Farmer's Bill: Why are farmers in India protesting?

Last week, we saw a lot of farmers protesting in the Indian states of Punjab and Haryana.

Why were they protesting and what are their demands?

Farmer's protest bill

To understand this, we have to first look at APMC i.e Agricultural Produce Market Committee.

This is a marketing board set up by the government in India to ensure that farmers are safeguarded from exploitation by traders and also to make sure that the farm retail price does not reach excessively high levels.

Now let us understand how the agricultural trade works under APMC.

APMC

Under this system, the govt sets up special market areas wherein the farmers can sell their produce to traders. But to procure goods from the farmers, the traders have to first get a license from the govt. In addition to that, the APMC decides a "Minimum Support Price" or MSP which is a minimum price at which the traders have to buy the produce from the farmers.

Thus Wholesale and retail traders (e.g. shopping mall owners) and food processing companies cannot buy products directly from a farmer. This ensures that farmers are not exploited by intermediaries (or money lenders) who compel farmers to sell their produce at the farm gate for an extremely low price.

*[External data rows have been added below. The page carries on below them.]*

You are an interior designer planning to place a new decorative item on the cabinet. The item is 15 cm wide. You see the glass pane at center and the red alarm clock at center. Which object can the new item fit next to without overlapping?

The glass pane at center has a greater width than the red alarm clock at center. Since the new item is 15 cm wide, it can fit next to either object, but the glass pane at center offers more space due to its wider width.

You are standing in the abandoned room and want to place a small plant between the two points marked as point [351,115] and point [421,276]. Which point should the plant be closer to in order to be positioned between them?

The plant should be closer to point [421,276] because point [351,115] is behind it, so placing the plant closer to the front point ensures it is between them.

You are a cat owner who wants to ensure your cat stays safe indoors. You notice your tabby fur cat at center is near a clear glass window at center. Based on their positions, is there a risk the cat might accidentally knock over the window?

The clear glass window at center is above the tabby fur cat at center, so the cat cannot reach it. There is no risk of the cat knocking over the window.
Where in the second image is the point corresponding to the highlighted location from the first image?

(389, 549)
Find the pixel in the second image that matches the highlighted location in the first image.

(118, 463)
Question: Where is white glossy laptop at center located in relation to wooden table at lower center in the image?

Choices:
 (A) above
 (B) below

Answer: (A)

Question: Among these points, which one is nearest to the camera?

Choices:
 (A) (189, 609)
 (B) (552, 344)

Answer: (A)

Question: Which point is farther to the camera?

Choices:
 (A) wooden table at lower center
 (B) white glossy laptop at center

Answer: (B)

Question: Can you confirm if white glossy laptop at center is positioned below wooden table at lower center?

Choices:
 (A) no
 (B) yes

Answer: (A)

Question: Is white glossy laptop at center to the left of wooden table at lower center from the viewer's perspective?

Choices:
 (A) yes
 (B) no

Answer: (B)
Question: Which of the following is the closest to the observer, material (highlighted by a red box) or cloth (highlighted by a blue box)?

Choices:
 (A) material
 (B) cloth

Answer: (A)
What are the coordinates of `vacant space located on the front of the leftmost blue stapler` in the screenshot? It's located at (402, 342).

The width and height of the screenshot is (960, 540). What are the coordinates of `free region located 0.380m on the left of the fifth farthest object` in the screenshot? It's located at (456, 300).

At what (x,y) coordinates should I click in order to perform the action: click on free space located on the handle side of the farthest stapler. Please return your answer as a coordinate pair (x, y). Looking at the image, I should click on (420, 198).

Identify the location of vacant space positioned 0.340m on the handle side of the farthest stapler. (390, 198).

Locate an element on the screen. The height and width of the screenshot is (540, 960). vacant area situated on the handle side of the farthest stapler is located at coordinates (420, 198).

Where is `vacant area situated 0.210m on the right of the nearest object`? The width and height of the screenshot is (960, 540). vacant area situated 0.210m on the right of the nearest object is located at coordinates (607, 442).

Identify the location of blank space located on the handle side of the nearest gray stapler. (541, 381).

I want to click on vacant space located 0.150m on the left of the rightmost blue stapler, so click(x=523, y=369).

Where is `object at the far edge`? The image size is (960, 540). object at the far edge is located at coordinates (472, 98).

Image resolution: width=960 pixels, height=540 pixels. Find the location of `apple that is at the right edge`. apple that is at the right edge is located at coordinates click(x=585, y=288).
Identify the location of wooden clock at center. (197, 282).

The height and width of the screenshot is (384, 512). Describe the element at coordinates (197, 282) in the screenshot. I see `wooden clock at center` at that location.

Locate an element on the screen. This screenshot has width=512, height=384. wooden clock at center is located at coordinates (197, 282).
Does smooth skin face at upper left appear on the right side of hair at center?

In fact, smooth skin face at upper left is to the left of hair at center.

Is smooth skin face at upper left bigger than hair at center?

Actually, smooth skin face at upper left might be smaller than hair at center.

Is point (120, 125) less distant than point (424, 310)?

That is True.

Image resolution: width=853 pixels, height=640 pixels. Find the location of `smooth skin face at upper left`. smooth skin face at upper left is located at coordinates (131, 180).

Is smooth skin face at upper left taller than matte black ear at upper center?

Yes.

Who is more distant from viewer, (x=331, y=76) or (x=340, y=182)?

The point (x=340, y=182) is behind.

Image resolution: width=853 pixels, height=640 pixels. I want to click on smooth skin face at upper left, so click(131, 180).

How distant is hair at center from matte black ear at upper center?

But then you would say, what if no trader at the market is willing to buy the produce from the farmer? Does that mean the farmer's produce will go waste? 

Farmers Protest

The answer is No. If no trader buys the crop in the market, then the govt steps in and buys it from the farmer at Minimum Support Price. This encourages the farmers to stay in business as there is an assurance that their crops will not be wasted.

This system has worked really efficiently in states like Punjab and Haryana but there are other places where this hasn't been the case. At many places, these market committees have set up Cartels and Mafias which exploit the farmers forcing them to sell their goods at a very low price and trapping them in the cycle of perpetual debt.

In order to tackle this problem, the Indian govt has proposed ordinances for the liberalization of farm trade. Under this, the farmers will have a choice of not selling their goods in APMC markets. Instead, they will have the freedom to sell it to traders outside without any taxes. Thus they can sell it for a price that is higher than the one they get in the APMC markets.

This does not mean the markets will shut down, if a farmer can't find a good deal for himself outside, then he can still come to the APMC market and sell it there.

On paper, this sounds like a really good deal for farmers right? Then why are they protesting?

The farmers think that providing incentives for trade outside the markets will give an opportunity for big corporations to step in and monopolize the farm trade.

But how exactly is this going to happen?

Protest in India

Consider this scenario. The new ordinances provide tax benefits for trading outside the markets, so naturally more and more farmers will choose to sell it to big firms outside the market. So gradually the markets will go out of business and the big firms eventually will have a monopoly over the farm trade. At that point, they will be able to force the farmers to sell at a price desired by them, which may not necessarily be profitable to the farmers. Thus there is a fear that this will lead to the mass exploitation of the farmers.

On the other side of the argument, the govt says that this system will only lead to an increase in competition which would ensure that farmers get a fair and reasonable price for their goods, which again is a valid point.

So both sides of the argument have some valid points to support their propositions but how this will turn out, only time can tell.